WHAT IS NEEDED> Gather all lines from the material that contain "defined".

STUDY MATERIAL>
[Start of Attachment]

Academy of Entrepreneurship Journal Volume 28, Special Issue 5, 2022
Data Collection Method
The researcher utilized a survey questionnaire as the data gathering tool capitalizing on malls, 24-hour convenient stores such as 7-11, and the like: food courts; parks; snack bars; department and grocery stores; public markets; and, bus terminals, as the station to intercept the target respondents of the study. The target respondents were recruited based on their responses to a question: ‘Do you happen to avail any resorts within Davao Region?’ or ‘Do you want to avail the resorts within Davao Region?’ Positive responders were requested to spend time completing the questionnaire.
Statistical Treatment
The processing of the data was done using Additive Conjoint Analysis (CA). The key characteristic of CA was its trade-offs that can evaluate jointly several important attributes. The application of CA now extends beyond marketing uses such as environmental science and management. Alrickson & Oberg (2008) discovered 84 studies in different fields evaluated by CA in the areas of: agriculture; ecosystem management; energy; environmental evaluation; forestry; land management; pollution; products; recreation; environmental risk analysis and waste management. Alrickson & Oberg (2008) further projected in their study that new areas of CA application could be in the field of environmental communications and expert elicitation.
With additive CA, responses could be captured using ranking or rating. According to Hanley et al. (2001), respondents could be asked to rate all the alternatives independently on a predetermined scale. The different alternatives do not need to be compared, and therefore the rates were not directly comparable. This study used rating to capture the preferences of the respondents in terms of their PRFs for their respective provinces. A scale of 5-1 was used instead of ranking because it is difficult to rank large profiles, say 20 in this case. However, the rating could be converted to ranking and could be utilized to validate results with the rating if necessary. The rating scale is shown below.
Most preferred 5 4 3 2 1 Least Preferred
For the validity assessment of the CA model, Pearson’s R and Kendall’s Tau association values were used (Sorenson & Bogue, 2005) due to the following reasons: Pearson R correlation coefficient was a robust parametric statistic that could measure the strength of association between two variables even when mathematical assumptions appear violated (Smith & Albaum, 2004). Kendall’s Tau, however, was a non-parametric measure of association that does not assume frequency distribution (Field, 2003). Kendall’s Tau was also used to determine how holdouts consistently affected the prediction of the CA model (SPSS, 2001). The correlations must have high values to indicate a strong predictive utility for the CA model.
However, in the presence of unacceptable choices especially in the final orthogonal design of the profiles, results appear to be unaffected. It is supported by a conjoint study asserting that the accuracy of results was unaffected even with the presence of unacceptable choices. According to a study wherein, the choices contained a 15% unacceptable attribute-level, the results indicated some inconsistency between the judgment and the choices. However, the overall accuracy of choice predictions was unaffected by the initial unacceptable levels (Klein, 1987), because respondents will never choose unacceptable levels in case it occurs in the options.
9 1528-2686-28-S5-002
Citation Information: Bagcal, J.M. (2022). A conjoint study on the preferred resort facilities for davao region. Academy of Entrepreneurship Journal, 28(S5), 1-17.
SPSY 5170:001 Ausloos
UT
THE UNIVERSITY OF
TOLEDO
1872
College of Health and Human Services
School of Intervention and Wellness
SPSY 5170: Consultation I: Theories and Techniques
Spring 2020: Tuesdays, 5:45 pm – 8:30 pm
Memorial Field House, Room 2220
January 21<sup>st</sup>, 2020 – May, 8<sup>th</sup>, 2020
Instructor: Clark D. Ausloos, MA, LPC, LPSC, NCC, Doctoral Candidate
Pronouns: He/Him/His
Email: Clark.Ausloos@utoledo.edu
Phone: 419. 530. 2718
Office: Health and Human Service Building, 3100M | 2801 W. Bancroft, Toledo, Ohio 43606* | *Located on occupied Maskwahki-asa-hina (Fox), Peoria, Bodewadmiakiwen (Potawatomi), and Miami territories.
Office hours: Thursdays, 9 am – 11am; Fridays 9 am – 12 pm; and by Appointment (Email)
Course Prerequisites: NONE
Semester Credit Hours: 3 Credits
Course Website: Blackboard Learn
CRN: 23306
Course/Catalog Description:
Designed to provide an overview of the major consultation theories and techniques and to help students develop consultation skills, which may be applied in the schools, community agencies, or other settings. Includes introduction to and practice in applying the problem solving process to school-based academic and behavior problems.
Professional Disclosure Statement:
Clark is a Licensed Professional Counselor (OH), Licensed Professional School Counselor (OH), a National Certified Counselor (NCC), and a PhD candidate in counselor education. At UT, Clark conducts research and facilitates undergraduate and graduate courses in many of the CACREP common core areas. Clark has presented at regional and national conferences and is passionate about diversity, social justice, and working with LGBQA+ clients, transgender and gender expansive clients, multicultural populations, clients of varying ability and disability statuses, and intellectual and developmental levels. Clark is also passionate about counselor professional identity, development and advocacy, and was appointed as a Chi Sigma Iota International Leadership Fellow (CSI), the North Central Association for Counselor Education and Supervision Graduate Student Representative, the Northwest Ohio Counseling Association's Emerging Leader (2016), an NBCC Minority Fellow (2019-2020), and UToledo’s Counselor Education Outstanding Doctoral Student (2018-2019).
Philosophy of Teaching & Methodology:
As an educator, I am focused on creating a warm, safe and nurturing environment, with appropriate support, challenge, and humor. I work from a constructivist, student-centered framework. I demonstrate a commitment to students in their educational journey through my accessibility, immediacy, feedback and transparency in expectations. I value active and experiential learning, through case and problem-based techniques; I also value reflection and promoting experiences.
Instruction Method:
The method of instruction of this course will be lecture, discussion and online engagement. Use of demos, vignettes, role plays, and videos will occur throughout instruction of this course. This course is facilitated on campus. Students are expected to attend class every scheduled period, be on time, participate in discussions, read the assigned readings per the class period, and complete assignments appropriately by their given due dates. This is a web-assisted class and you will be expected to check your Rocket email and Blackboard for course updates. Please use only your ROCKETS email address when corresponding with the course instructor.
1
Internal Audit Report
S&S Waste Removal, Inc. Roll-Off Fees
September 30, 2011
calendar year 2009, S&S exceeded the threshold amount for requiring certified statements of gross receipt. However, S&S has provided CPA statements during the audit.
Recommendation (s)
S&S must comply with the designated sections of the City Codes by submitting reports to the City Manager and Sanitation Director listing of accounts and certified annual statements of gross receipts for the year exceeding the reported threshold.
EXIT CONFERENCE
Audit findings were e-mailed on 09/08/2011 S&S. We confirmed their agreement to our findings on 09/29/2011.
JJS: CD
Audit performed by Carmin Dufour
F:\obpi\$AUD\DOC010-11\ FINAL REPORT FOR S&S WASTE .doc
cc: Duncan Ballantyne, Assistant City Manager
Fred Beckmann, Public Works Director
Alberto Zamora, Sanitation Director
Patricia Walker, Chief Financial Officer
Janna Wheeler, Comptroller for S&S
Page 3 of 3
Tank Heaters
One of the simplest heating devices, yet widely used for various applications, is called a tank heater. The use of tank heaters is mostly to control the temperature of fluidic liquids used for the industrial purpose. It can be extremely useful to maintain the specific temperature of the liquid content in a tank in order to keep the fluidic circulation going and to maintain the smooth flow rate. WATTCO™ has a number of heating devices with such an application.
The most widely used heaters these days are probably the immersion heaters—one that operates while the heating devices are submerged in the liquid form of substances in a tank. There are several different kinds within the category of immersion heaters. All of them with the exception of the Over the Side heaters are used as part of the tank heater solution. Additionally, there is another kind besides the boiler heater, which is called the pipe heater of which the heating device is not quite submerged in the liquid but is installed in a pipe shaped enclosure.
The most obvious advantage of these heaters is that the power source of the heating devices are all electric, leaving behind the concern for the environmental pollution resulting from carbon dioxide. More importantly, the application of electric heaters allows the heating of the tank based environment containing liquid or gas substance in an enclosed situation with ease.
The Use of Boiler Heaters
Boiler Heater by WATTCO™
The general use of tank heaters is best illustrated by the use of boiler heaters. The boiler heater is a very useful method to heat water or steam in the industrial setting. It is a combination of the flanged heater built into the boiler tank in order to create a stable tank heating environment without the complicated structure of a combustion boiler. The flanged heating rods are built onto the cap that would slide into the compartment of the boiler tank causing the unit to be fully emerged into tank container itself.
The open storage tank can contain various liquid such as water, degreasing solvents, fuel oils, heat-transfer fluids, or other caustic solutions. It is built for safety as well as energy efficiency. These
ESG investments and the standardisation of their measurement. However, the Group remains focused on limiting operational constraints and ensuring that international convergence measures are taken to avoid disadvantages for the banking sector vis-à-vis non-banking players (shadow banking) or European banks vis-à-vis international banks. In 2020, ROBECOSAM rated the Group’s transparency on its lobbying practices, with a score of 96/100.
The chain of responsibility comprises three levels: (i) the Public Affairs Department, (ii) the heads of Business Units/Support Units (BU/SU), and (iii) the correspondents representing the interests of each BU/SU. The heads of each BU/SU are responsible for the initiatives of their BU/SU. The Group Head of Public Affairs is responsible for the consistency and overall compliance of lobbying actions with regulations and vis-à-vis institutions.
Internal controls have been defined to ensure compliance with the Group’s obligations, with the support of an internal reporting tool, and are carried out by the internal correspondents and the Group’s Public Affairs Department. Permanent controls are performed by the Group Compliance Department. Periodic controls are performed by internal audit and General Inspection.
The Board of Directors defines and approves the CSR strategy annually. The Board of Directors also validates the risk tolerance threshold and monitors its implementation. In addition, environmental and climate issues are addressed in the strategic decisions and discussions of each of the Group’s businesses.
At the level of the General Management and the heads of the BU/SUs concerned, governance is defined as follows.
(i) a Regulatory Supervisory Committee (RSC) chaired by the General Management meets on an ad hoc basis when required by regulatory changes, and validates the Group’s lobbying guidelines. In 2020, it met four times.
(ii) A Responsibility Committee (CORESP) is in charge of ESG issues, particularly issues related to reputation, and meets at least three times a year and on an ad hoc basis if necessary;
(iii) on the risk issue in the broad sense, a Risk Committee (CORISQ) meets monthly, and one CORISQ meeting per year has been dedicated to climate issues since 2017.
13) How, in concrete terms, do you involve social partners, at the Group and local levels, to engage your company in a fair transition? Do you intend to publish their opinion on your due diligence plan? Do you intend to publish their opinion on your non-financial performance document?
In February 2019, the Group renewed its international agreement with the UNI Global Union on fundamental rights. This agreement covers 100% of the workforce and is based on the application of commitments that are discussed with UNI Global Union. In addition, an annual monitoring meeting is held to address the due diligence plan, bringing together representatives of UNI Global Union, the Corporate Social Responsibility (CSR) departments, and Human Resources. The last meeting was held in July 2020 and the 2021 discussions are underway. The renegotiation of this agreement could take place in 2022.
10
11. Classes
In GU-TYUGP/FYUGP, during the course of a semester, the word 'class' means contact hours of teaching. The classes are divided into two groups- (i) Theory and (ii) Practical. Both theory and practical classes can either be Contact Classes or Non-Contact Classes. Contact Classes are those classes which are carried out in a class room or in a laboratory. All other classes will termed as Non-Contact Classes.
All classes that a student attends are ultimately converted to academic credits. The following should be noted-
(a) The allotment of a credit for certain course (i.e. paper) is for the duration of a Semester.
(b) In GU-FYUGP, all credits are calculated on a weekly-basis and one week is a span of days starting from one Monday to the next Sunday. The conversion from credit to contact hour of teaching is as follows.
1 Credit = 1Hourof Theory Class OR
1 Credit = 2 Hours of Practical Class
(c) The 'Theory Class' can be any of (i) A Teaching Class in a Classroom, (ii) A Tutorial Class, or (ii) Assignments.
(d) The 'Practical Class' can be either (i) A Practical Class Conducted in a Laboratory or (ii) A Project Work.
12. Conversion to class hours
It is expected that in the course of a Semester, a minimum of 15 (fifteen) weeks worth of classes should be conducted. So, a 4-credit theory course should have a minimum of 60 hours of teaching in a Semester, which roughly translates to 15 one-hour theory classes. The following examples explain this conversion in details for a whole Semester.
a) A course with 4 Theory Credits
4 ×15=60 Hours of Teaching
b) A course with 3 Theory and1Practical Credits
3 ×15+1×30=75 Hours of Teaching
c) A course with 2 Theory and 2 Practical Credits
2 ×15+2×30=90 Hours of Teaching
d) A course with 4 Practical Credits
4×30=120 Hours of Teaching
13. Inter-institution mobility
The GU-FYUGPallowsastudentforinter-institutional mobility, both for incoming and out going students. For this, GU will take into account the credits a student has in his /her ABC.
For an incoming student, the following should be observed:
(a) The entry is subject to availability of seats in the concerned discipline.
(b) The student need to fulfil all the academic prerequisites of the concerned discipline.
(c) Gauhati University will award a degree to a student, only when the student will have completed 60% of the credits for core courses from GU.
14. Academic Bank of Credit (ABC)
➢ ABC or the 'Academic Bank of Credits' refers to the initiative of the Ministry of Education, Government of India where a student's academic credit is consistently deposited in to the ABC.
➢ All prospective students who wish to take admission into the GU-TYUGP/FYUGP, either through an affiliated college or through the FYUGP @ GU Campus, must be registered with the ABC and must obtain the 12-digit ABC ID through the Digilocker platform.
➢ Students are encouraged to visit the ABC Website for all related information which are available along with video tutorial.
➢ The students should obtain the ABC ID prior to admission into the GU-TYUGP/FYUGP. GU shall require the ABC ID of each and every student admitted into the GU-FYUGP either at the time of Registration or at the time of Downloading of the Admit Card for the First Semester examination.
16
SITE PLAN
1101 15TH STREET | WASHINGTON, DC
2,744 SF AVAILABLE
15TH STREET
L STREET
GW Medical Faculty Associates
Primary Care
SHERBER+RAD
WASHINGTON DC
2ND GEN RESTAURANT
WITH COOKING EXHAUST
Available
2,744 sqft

[End of Attachment]

SOLVED PROBLEM>
Internal controls have been defined to ensure compliance with the Group’s obligations, with the support of an internal reporting tool, and are carried out by the internal correspondents and the Group’s Public Affairs Department. Permanent controls are performed by the Group Compliance Department. Periodic controls are performed by internal audit and General Inspection.
At the level of the General Management and the heads of the BU/SUs concerned, governance is defined as follows.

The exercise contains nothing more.